Bloggers everywhere were claiming that they fit within the “media exemption” to federal campaign law. Reformers were saying the media exemption should be limited to well-established media organizations.
It wasn’t just the Internet’s new prominence or technical advances that brought the issue to the fore. It was the McCain-Feingold Act itself. Organizations have always wanted to speak, and the media exemption would have been a good way to do so freely in any medium over many years.
Claims to the media exemption arose out of increased regulation built on broader and vaguer standards. Where everyone before could understand the regulatory dividing line for impermissible political advertising in phrases such as “Vote for,” “Defeat,” or “Don’t give Jones 4 more years,” switching the standards to vague terms such as “promote, support, attack, or oppose” or broad terms such as mentioning “a candidate with 30 days of a primary election,” made speakers reach to the media exemption for relief.
The pressure on the media exemption seemed to build. The need to determine who makes up “the press” seemed to increase. Everyone was unsure how the matter would turn out. The FEC solved the issue for the time being with extensive regulations on internet activity.
But the rulemaking revealed dormant problems.
The institutional press—ever grateful for its media exemption and eager to lobby for McCain-Feingold legislation that would hamper other speakers—had become too cozy in the notion that their First Amendment somehow differed from First Amendment rights enjoyed by others.
But the question of whether the press, as a practical matter, enjoys “better” protection is coming back into play, for at least three reasons.
Press outlets are claiming penury and some are looking for taxpayer subsidies, which could affect their advocacy or ability to protect their sources.
The FCC’s new attempt to make the Internet a public utility, if passed, might put establishment media (and not others) back into the driver’s seat of driving political debate.
And the media exemption, itself, is again before the FEC in an advisory opinion request by the Citizens United organization in the wake of Citizens United Supreme Court opinion.
If, as the Court said, speech rights cannot turn on the identity of the speaker, how can government exempt some entities from campaign law and not exempt others? And should the government be deciding who are members of the press in any event? Isn’t “press” just an activity?

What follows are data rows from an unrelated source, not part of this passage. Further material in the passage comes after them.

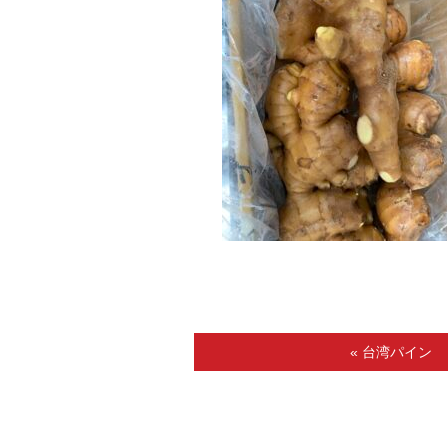
« 台湾パイン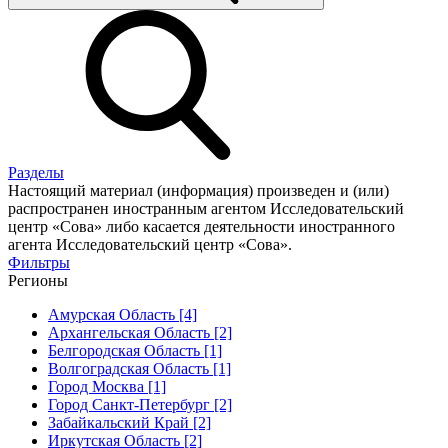
Разделы
Настоящий материал (информация) произведен и (или)
распространен иностранным агентом Исследовательский
центр «Сова» либо касается деятельности иностранного
агента Исследовательский центр «Сова».
Фильтры
Регионы
Амурская Область [4]
Архангельская Область [2]
Белгородская Область [1]
Волгоградская Область [1]
Город Москва [1]
Город Санкт-Петербург [2]
Забайкальский Край [2]
Иркутская Область [2]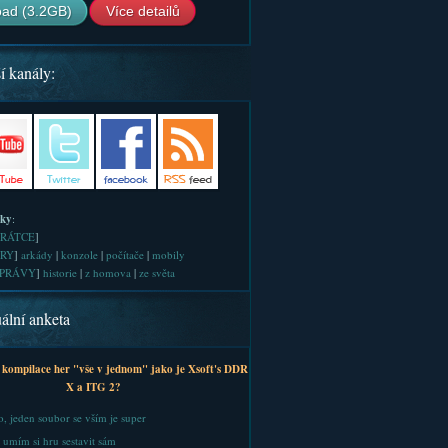
ad (3.2GB)
Více detailů
í kanály:
iky
:
RÁTCE
]
RY
]
arkády
|
konzole
|
počítače
|
mobily
PRÁVY
]
historie
|
z homova
|
ze světa
ální anketa
 kompilace her "vše v jednom" jako je Xsoft's DDR
X a ITG 2?
, jeden soubor se vším je super
 umím si hru sestavit sám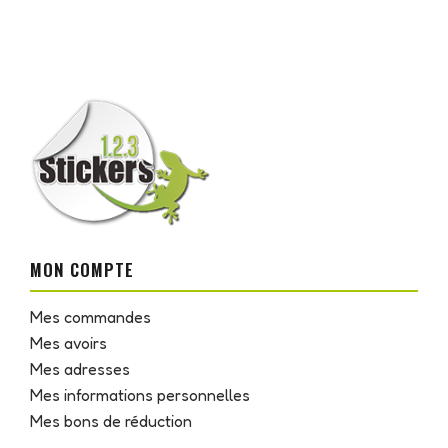
MON COMPTE
Mes commandes
Mes avoirs
Mes adresses
Mes informations personnelles
Mes bons de réduction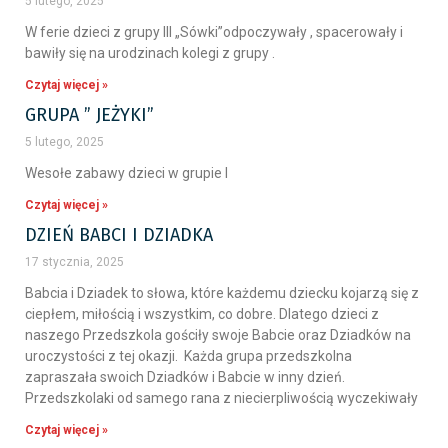
5 lutego, 2025
W ferie dzieci z grupy III „Sówki”odpoczywały , spacerowały i
bawiły się na urodzinach kolegi z grupy .
Czytaj więcej »
GRUPA ” JEŻYKI”
5 lutego, 2025
Wesołe zabawy dzieci w grupie I
Czytaj więcej »
DZIEŃ BABCI I DZIADKA
17 stycznia, 2025
Babcia i Dziadek to słowa, które każdemu dziecku kojarzą się z
ciepłem, miłością i wszystkim, co dobre. Dlatego dzieci z
naszego Przedszkola gościły swoje Babcie oraz Dziadków na
uroczystości z tej okazji. Każda grupa przedszkolna
zapraszała swoich Dziadków i Babcie w inny dzień.
Przedszkolaki od samego rana z niecierpliwością wyczekiwały
Czytaj więcej »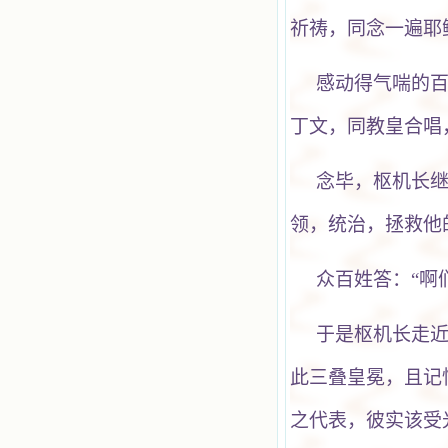
祈祷，同念一遍耶
感动得气喘的百
丁文，同教皇合唱
念毕，枢机长
领，统治，拯救他
众百姓答：“啊
于是枢机长走近
此三叠皇冕，且记
之代表，彼实该受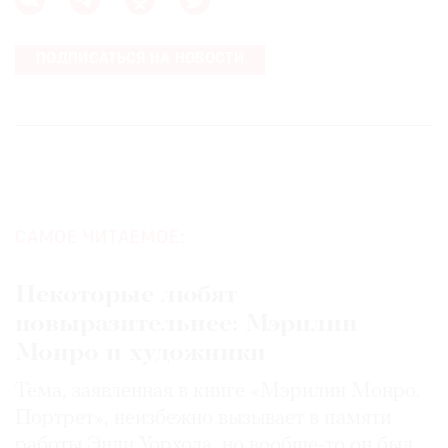
ПОДПИСАТЬСЯ НА НОВОСТИ
САМОЕ ЧИТАЕМОЕ:
Некоторые любят
повыразительнее: Мэрилин
Монро и художники
Тема, заявленная в книге «Мэрилин Монро.
Портрет», неизбежно вызывает в памяти
работы Энди Уорхола, но вообще-то он был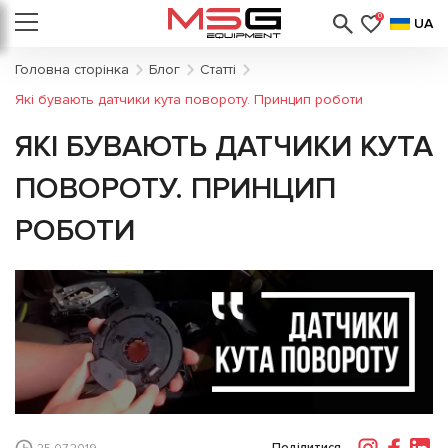
0
UA
Головна сторінка
Блог
Статті
Які бувають датчики кута повороту. Принцип роботи
ЯКІ БУВАЮТЬ ДАТЧИКИ КУТА
ПОВОРОТУ. ПРИНЦИП
РОБОТИ
Поділитися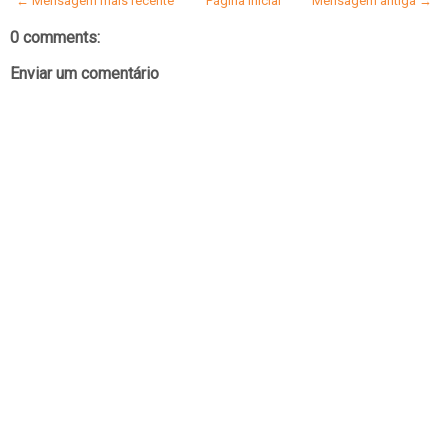
← Mensagem mais recente
Página inicial
Mensagem antiga →
0 comments:
Enviar um comentário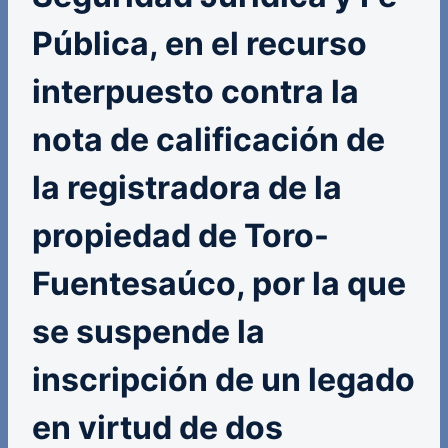
Pública, en el recurso
interpuesto contra la
nota de calificación de
la registradora de la
propiedad de Toro-
Fuentesaúco, por la que
se suspende la
inscripción de un legado
en virtud de dos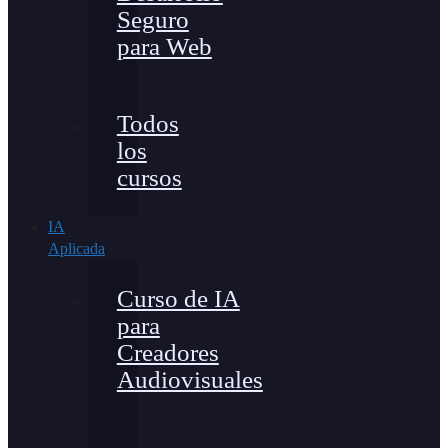
Seguro
para Web
Todos
los
cursos
IA
Aplicada
Curso de IA
para
Creadores
Audiovisuales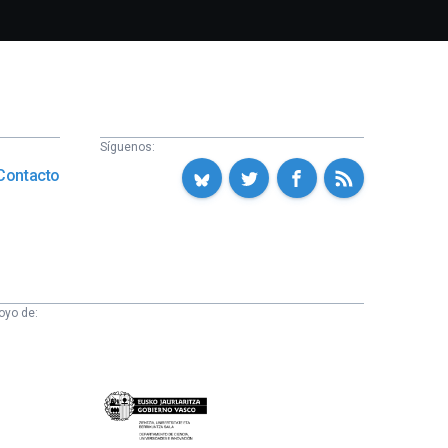
Síguenos:
Contacto
oyo de:
Eusko
Jaurlaritza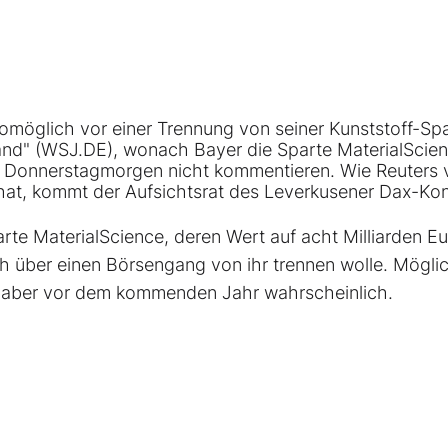
öglich vor einer Trennung von seiner Kunststoff-Spa
land" (WSJ.DE), wonach Bayer die Sparte MaterialScie
m Donnerstagmorgen nicht kommentieren. Wie Reuters 
 hat, kommt der Aufsichtsrat des Leverkusener Dax-Ko
rte MaterialScience, deren Wert auf acht Milliarden E
ich über einen Börsengang von ihr trennen wolle. Möglic
ei aber vor dem kommenden Jahr wahrscheinlich.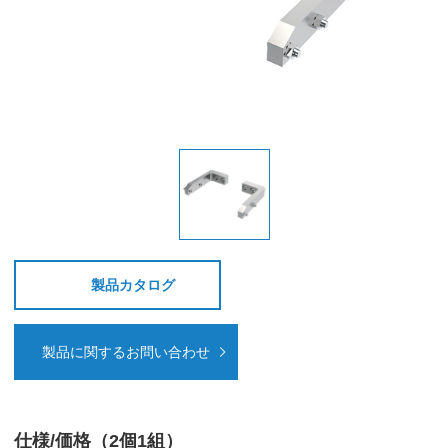
製品カタログ
製品に関するお問い合わせ
仕様/価格（2個1組）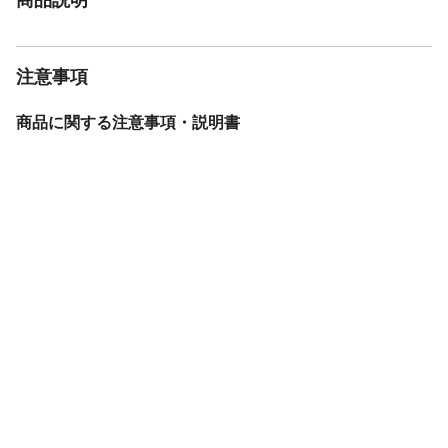
注意事項
商品に関する注意事項・説明書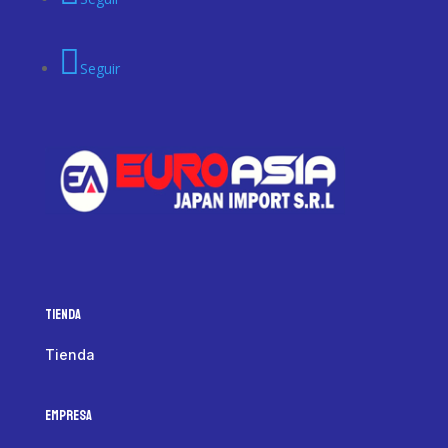
Seguir
Tienda
Tienda
Empresa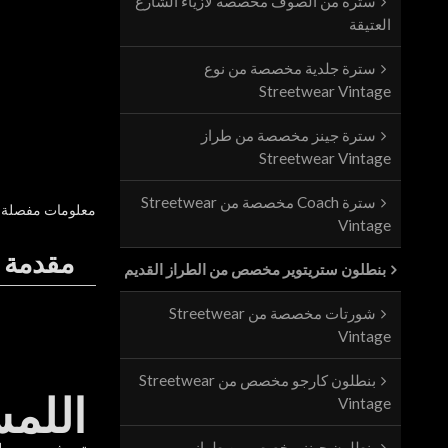
سترة من الصوف مخصصة لأزياء الشارع
العتيقة
سترة جلدية مخصصة من نوع
Streetwear Vintage
سترة جينز مخصصة من طراز
Streetwear Vintage
سترة Coach مخصصة من Streetwear
معلومات مفصلة
Vintage
مقدمة ا
بنطلون ستريتوير مخصص من الطراز القديم
شورتات مخصصة من Streetwear
Vintage
بنطلون كارجو مخصص من Streetwear
اللمس
Vintage
بنطلون جينز مخصص من طراز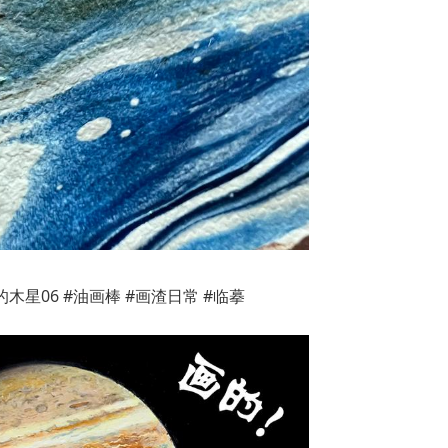
木星06 #油画棒 #画渣日常 #临摹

Journalists long looked down their noses at bloggers, and long believed the media exemption and our nation’s noble history of press-as-watchdog would give them a leg-up in legal battles against bloggers. In short, they thought that while advancing Internet technology might not build up the press, surely it would not tear it down to the level of other speakers.
But a case out of Canada—from a legal system and tradition admittedly different from our own—may be a harbinger of things to come. Their highest court just limited the press’s privilege of protecting sources. And the reasoning of the Canadian Court is worth skimming.
In its ruling, the Supreme Court… said that a constitutional protection of freedom of expression is not limited to “traditional media” but is enjoyed by “everyone.”
The rights extend to blogging, tweeting, “standing on a street corner and shouting the ‘news’ at passing pedestrians,” as well as publishing in a national newspaper, the court said.
But granting immunity to sources deemed worthy to quote on condition of anonymity by “such a heterogeneous and ill-defined group of writers and speakers… would blow a giant hole in law enforcement and other constitutionally recognized values such as privacy,” it added.
If this Canadian case is indeed an American harbinger, it seems the press bet wrong. The rise of the internet is demonstrating that “the press” is an activity to be enjoyed by all, not a class of professionals preferred and permitted to speak more thoroughly than others.